I have an extremely hard time committing to myself and my health. I am generally better if I have to be accountable to someone who I don’t know, or someone who I have an established relationship with… other wise I just continually let myself get away with things.
Over the past 4 or 5 years, I’ve kinda let myself slip into a rather bad habit of eating, of not caring about myself, not checking up on my mental health, or emotional health and it really shows.
I have gained about 50lbs over the past 3 years. I also suffer from body dysmorphia and have had a battle with eating disorders in my 20s. I have little to no energy or desire to do “fun” things. Yes, I do them. But I often have to drag myself out of the house.
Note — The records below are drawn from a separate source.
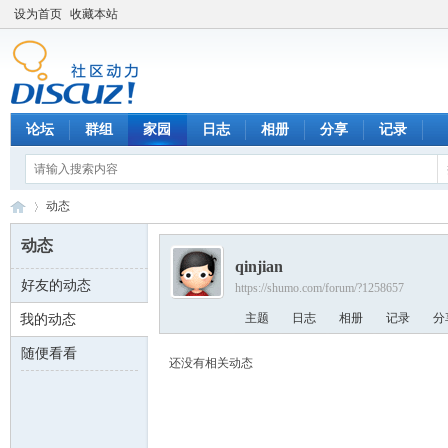
设为首页
收藏本站
论坛
群组
家园
日志
相册
分享
记录
动态
动态
qinjian
好友的动态
https://shumo.com/forum/?1258657
数
›
主题
日志
相册
记录
分
我的动态
随便看看
还没有相关动态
The issue isn’t that I don’t want to do these things. It’s that I either have extreme anxiety about leaving the house or I have become so apathetic that I can’t find a fuck to give.
Leaning on someone is something very different for me. I generally try to be very independent. I don’t have high or low hopes, I just have hope. I hope that I can meet the small goals I set, and I hope that I can forgive myself but not let myself off the hook if I fail.
I’m going to be 38 this year and I always feel trapped some where between being 15 and being 37.
Here’s to always trying to get better and trying to hold yourself accountable, even if it means asking someone else to help you stay on track. Adulting is hard because we’re all told to accept how hard it is and not encouraged to reach out. It’s okay to reach out.